State approves Wildcat Mining’s plan to repair unstable road
DENVER – Wildcat Mining can regain its permit for a gold mine in La Plata Canyon, as long as it executes a plan to fix an unstable road that’s been a problem for four years, state regulators decided Wednesday.
The company was on the verge of losing its mining permit late last year, after years passed without action on orders to fix an illegal road the company’s former owner had cut to access a mine near the hamlet of Mayday.
But the company seized the final opportunity that the Mined Land Reclamation Board extended to it and posted a $100,000 bond to show it was serious about fixing the road this year.
Under an agreement Wildcat struck with mining inspectors, the company will need to put up another $350,000 and have the road fixed by July 1. If it doesn’t fix the road, the state will take over, revoke the company’s mining permit and erase the road from the landscape, according Jeff Fugate, an attorney for the Division of Reclamation, Mining and Safety.
“That road needs to be repaired this year,” Fugate said.
But if Wildcat fixes the road, the state will waive all but $5,000 of a $44,000 fine it has already imposed on the company.
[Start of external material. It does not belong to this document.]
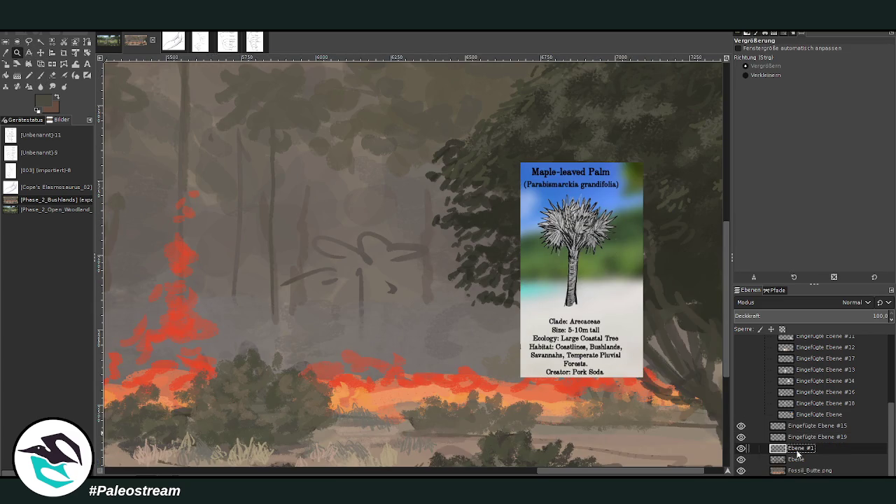
# Step: Sample a dark tone and paint palm fronds in the background, first at brush size 32, then 59
pyautogui.press('o')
The Mined Land Reclamation Board approved the agreement Wednesday.
Wildcat remains under a cease-and-desist order, and its permit is “suspended” but not revoked entirely.
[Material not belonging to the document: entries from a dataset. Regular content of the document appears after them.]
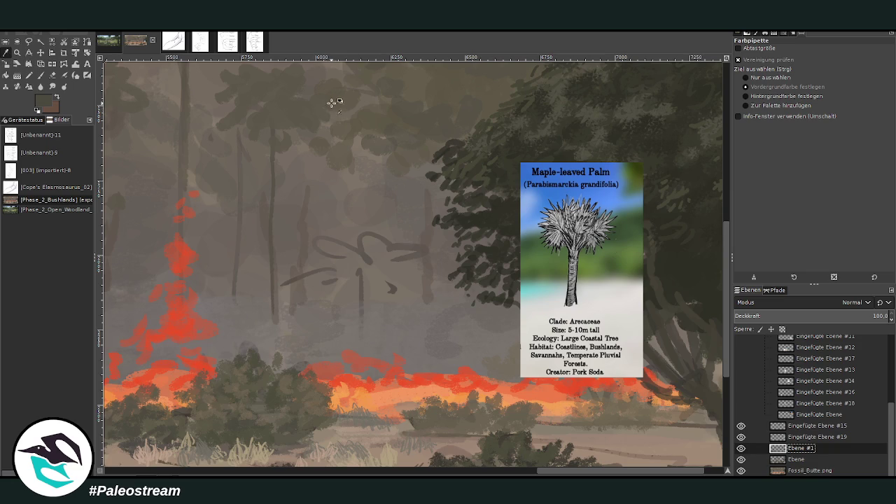
pyautogui.click(40, 75)
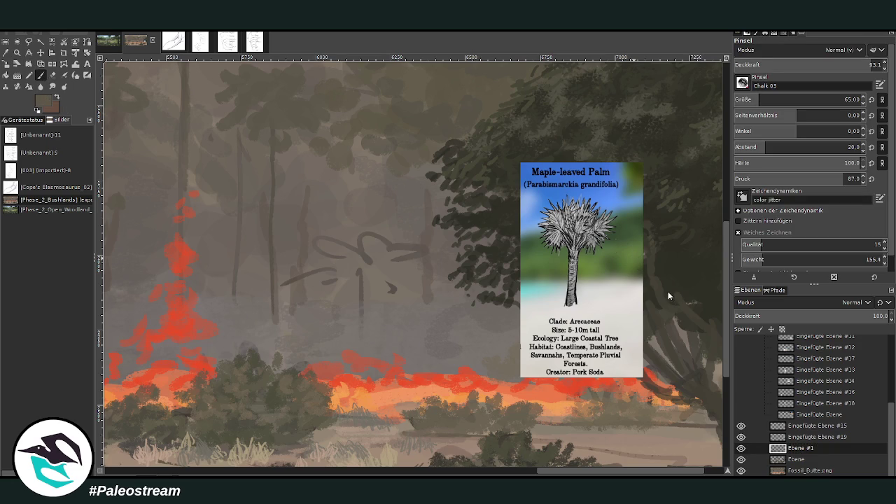
pyautogui.click(755, 100)
pyautogui.moveTo(312, 287)
pyautogui.mouseDown()
pyautogui.moveTo(322, 276)
pyautogui.moveTo(311, 271)
pyautogui.moveTo(323, 277)
pyautogui.moveTo(297, 275)
pyautogui.moveTo(327, 270)
pyautogui.moveTo(296, 243)
pyautogui.moveTo(362, 246)
pyautogui.moveTo(349, 225)
pyautogui.moveTo(364, 244)
pyautogui.moveTo(420, 248)
pyautogui.moveTo(395, 267)
pyautogui.moveTo(406, 294)
pyautogui.moveTo(390, 277)
pyautogui.moveTo(403, 301)
pyautogui.mouseUp()
pyautogui.click(764, 100)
However, if the company continues its cleanup, it can “eventually have the permit reinstated from its suspended state and allow the operator to move forward with the mining operation,” Fugate said.
Wildcat’s mine has been an ongoing problem since 2009, when the company’s former owner cut a steep, unstable road down the banks of La Plata Canyon to access his mine on the other side of the river. He also installed an unpermitted mill in the mine and drilled an illegal portal, which collapsed.
Deadlines to fix the road have passed unheeded as Wildcat underwent a series of corporate restructurings. The company is now owned by Varca Ventures of Sarasota, Fla.